Sunday, 26 February 2017

The National Guild of Removers And Storers Ltd v Bee Moved Ltd & Ors; why the court couldn’t Bee Moved on both parts of the claim


In December last year, the Intellectual Property Enterprise Court gave judgement in proceedings for passing off brought by the National Guild of Removers and Storers against ex Guild member, Bee Moved Ltd and its two director-shareholders ([2016] EWHC 3192 (IPEC)). The claim had two parts. The first concerned an alleged misrepresentation on the defendant’s website which led customers to believe that the defendant was a Guild member. This impression was created through a ‘moving checklist’ featured on the defendant’s website targeted directly at customers.
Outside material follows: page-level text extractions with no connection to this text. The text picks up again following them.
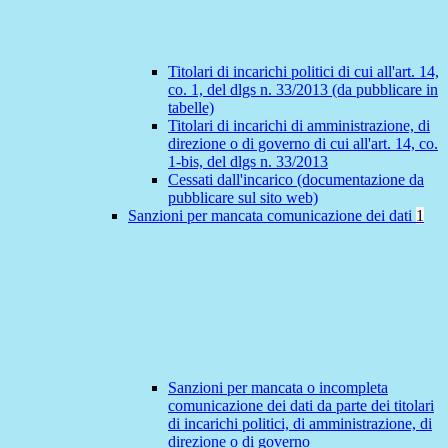
Titolari di incarichi politici di cui all'art. 14,
co. 1, del dlgs n. 33/2013 (da pubblicare in
tabelle)
Titolari di incarichi di amministrazione, di
direzione o di governo di cui all'art. 14, co.
1-bis, del dlgs n. 33/2013
Cessati dall'incarico (documentazione da
pubblicare sul sito web)
Sanzioni per mancata comunicazione dei dati
1
Sanzioni per mancata o incompleta
comunicazione dei dati da parte dei titolari
di incarichi politici, di amministrazione, di
direzione o di governo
The checklist gave customers advice which included to ‘check the fine print in your moving insurance’ but most importantly, ‘use a removal company who is a member of the National Guild of Removers and Storers.’ The defendant was unable to identify anything on the website which clarified this bullet point and showed that first defendant was not a member of the claimant.
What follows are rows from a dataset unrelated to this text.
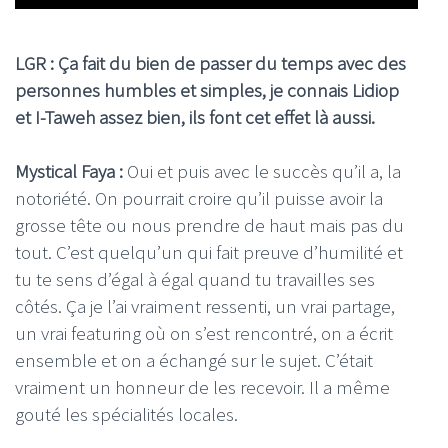
LGR : Ça fait du bien de passer du temps avec des
personnes humbles et simples, je connais Lidiop
et I-Taweh assez bien, ils font cet effet là aussi.
Mystical Faya :
Oui et puis avec le succès qu’il a, la
notoriété. On pourrait croire qu’il puisse avoir la
grosse tête ou nous prendre de haut mais pas du
tout. C’est quelqu’un qui fait preuve d’humilité et
tu te sens d’égal à égal quand tu travailles ses
côtés. Ça je l’ai vraiment ressenti, un vrai partage,
un vrai featuring où on s’est rencontré, on a écrit
ensemble et on a échangé sur le sujet. C’était
vraiment un honneur de les recevoir. Il a même
gouté les spécialités locales.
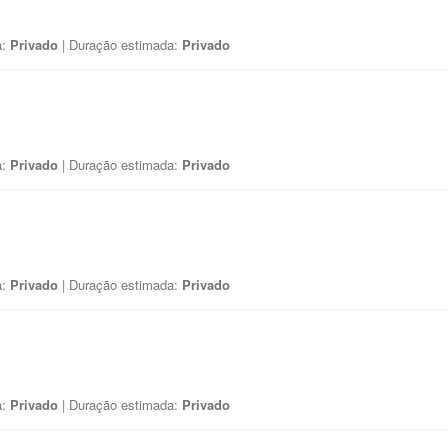
a:
Privado
| Duração estimada:
Privado
a:
Privado
| Duração estimada:
Privado
a:
Privado
| Duração estimada:
Privado
a:
Privado
| Duração estimada:
Privado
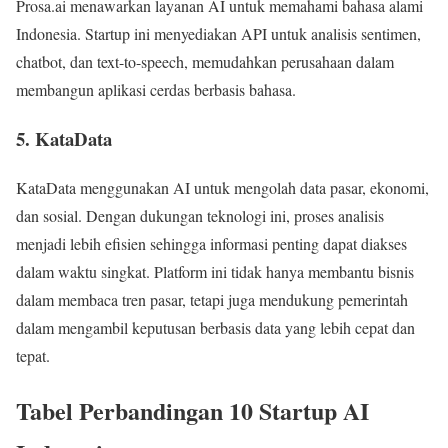
Prosa.ai menawarkan layanan AI untuk memahami bahasa alami
Indonesia. Startup ini menyediakan API untuk analisis sentimen,
chatbot, dan text-to-speech, memudahkan perusahaan dalam
membangun aplikasi cerdas berbasis bahasa.
5. KataData
KataData menggunakan AI untuk mengolah data pasar, ekonomi,
dan sosial. Dengan dukungan teknologi ini, proses analisis
menjadi lebih efisien sehingga informasi penting dapat diakses
dalam waktu singkat. Platform ini tidak hanya membantu bisnis
dalam membaca tren pasar, tetapi juga mendukung pemerintah
dalam mengambil keputusan berbasis data yang lebih cepat dan
tepat.
Tabel Perbandingan 10 Startup AI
The defendants relied on evidence given by the claimant in cross-examination accepting that all Guild members either expressly state membership or use the claimant’s logo to convey membership. The defendants sought to argue any member of the public would notice the absence of the claimant’s logo and therefore not conclude any trade connection had been established. The court held that it hadn’t been established that the public would even notice the absence of such logo on the defendants’ advertising. The judge could not Bee Moved on this part of the claim and held the implied representation was damaging to the claimant’s business and goodwill.

The court dismissed the second part of the claim showing they could Bee Moved in relation to this issue. The claim related to a further advertisement that was published on a third party’s website. The difference was that this advertisement expressly stated the defendant’s membership of the Guild. However, this statement had appeared by accident as a system failure caused the website to replicate itself from an earlier version. The judge accepted that when the advertisement was initially submitted to the website, the defendant was a Guild member. Therefore, as the defendants didn’t intend for the third party to show the advertisement or even be aware the advertisement was being shown, they couldn’t be held liable.


The claimant’s case on passing off succeeded against all three defendants in relation to the first part of the claim and failed on the second.